To a composer named Michael Torke, each musical key has it's own discrete, unique color. D Major is blue. G Minor is ochre or gamboge, whatever that means. (Apparently it's yellow.) D Minor is flint or graphite. F Minor is an earthy, ashy color.
Another unnamed musician actually experiences tastes corresponding to musical intervals.
- Minor second = sour
- Major second = bitter
- Minor third = salty
- Major third = sweet
- Fourth = mown grass
- Tritone = disgust
- Fifth = pure water
- Minor sixth = cream
- Major sixth = low-fat cream
- Minor seventh = bitter
- Major seventh = sour
- Octave = no taste
Now, I've thought that we can never really know what is going on inside another person's head at least since I was sitting in John Searle's Philosophy of Mind lectures back at Berkeley. And the reason I say I can't know what's in anyone else's head is the simple fact that I have no direct access to their brain states. You can tell me what you are thinking/feeling, and I can compare that to my own experiences, but that's it. It's understanding through analogy.
Without direct access, though, I can never know for certain that another mind actually exists. This is where we get to the wonderful idea of a philosophical zombie. (That's right. You probably thought we philosophers just sat around, staring at our hands and trying to define happiness. Nope. We have zombies.) Rather than eating brains and walking funny, though, a p-zombie acts exactly like a normal person, except there is no corresponding brain state behind their actions. Hit your p-zombie boyfriend with your car and he will say 'ouch.' Show a p-zombie the new study proving Derek Jeter is a terrible shortstop, and he'll seem outraged. (Our p-zombie is a Yankee fan. Let's call him Vinnie.) But there is no consciousness underlying either reaction. And, as an outside observer, I would be unable to tell the difference between Vinnie the p-zombie and a normal human being (although the Yankees thing might give it away).
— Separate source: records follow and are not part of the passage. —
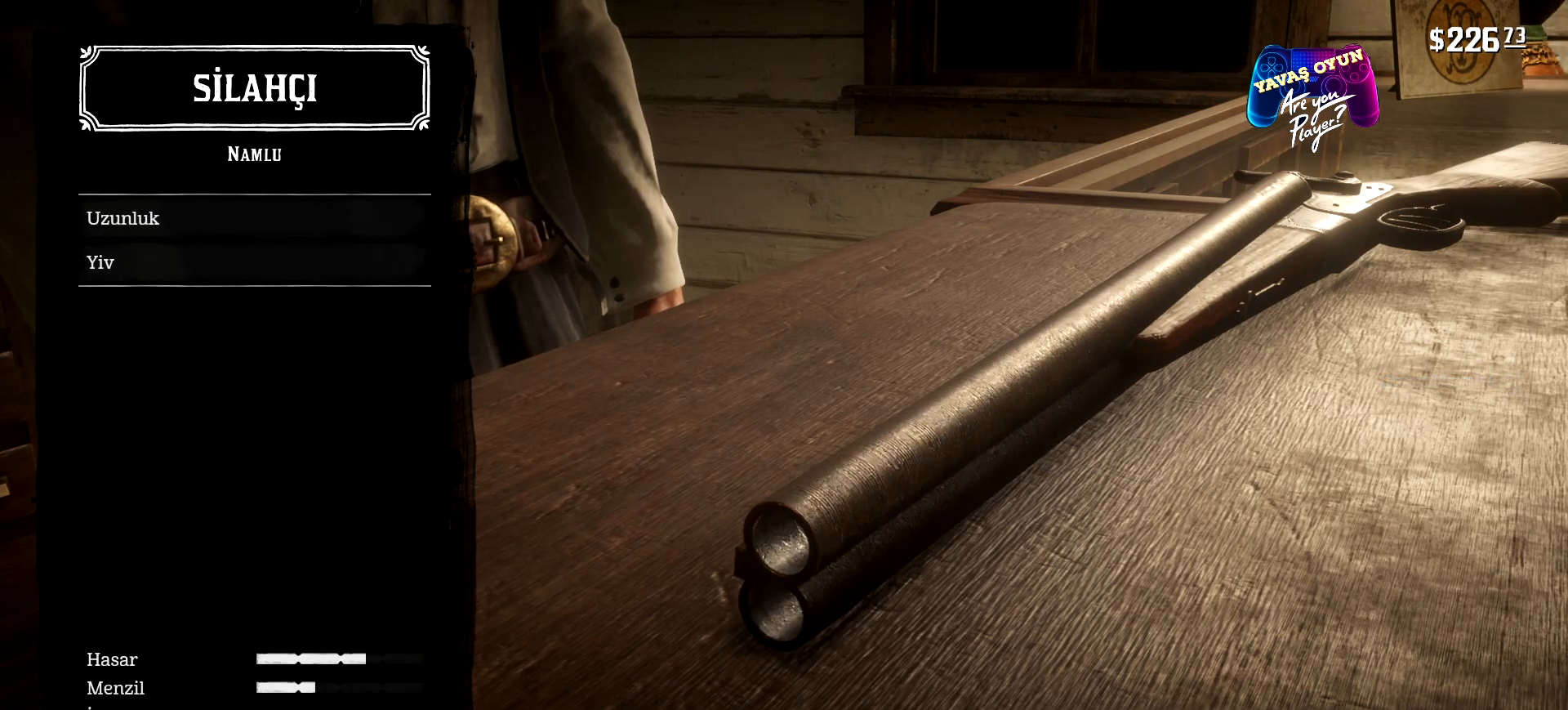
{"buttons": [], "left_stick": "center", "right_stick": "center", "events": [[267, "DPAD_DOWN", "down"], [333, "DPAD_DOWN", "up"]]}
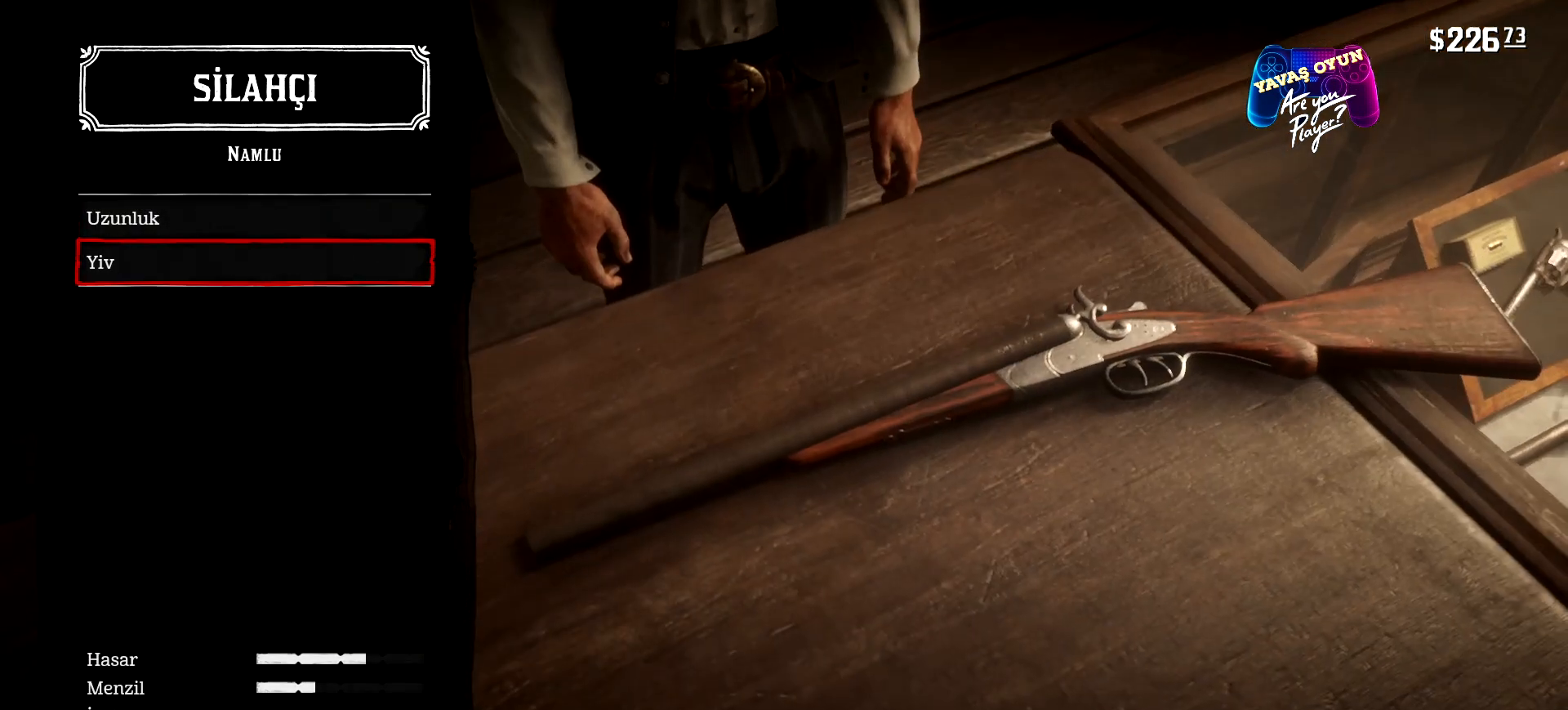
{"buttons": [], "left_stick": "center", "right_stick": "center", "events": [[100, "A", "down"], [267, "A", "up"]]}
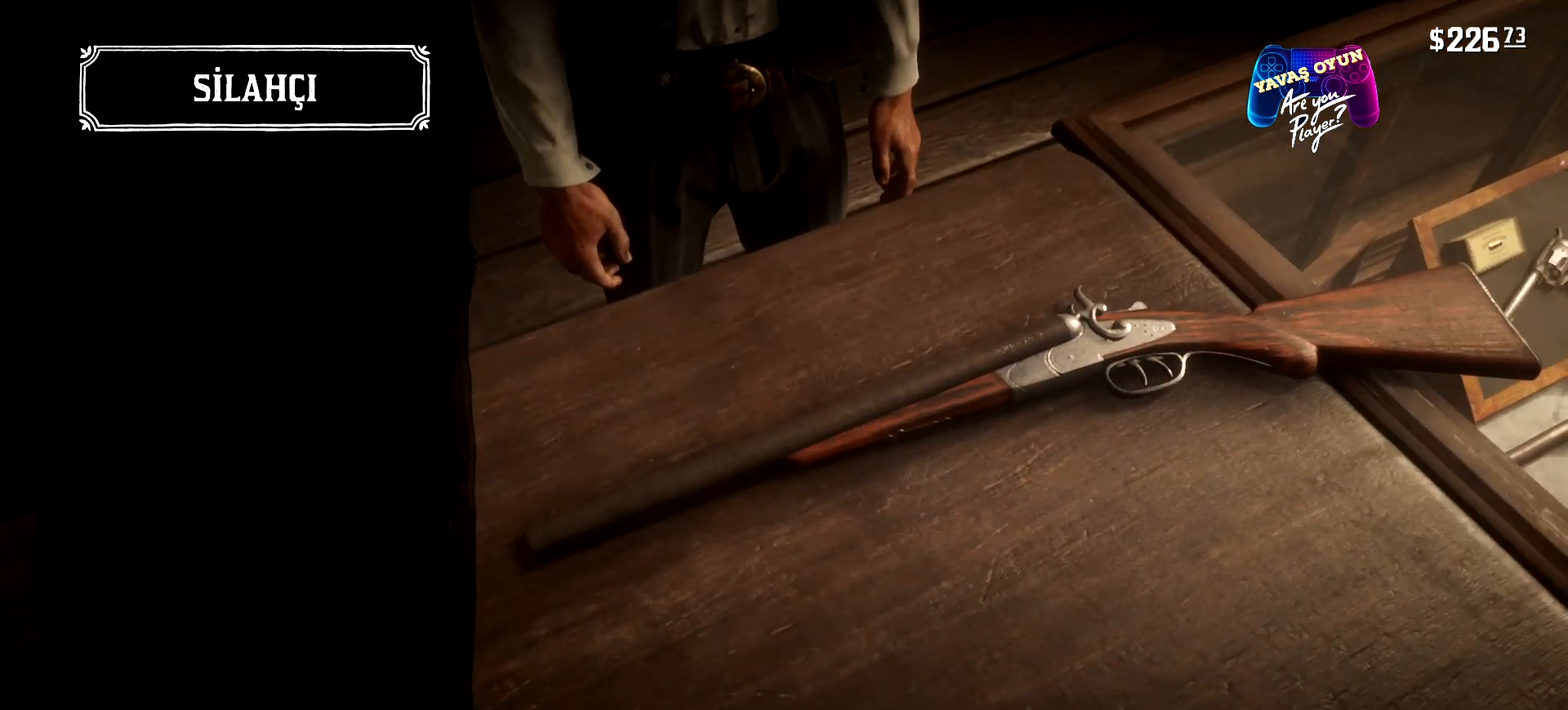
{"buttons": [], "left_stick": "center", "right_stick": "center", "events": []}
I spent a lot of time in college defending this position. It's tough to convince people you're having a conversation with that you are under no obligation to concede the ontological status of their very consciousness. I admit it's philosophically ugly, and that it seems like the sort of thing you'd only come up with after a few too many bong loads. But now you're going to tell me that E Flat has a color? That a tritone tastes like disgust? (How great is it that something can taste like disgust? I say very.) With such phenomenal differences in our perception of the supposedly material world (I think we can all agree that this is great. Rawr.), how can I possibly pretend to know what any one else is thinking? For that matter, how can I know that anyone else actually is thinking?
I'm not saying other minds don't exist. (Although some people do.) In fact, I'd prefer it if the people around me are not p-zombies or figments of my imagination. I think it's an ultimately unanswerable question, though, whether or not there are other minds out there. I'll never have direct access to another person's consciousness, so I'll never be able to say for sure that such a consciousness exists. But I suppose I should act as if it does, just in case.
BRRRAAAAAAIIIINNNSSSSSSSSSSSSSSS!!!!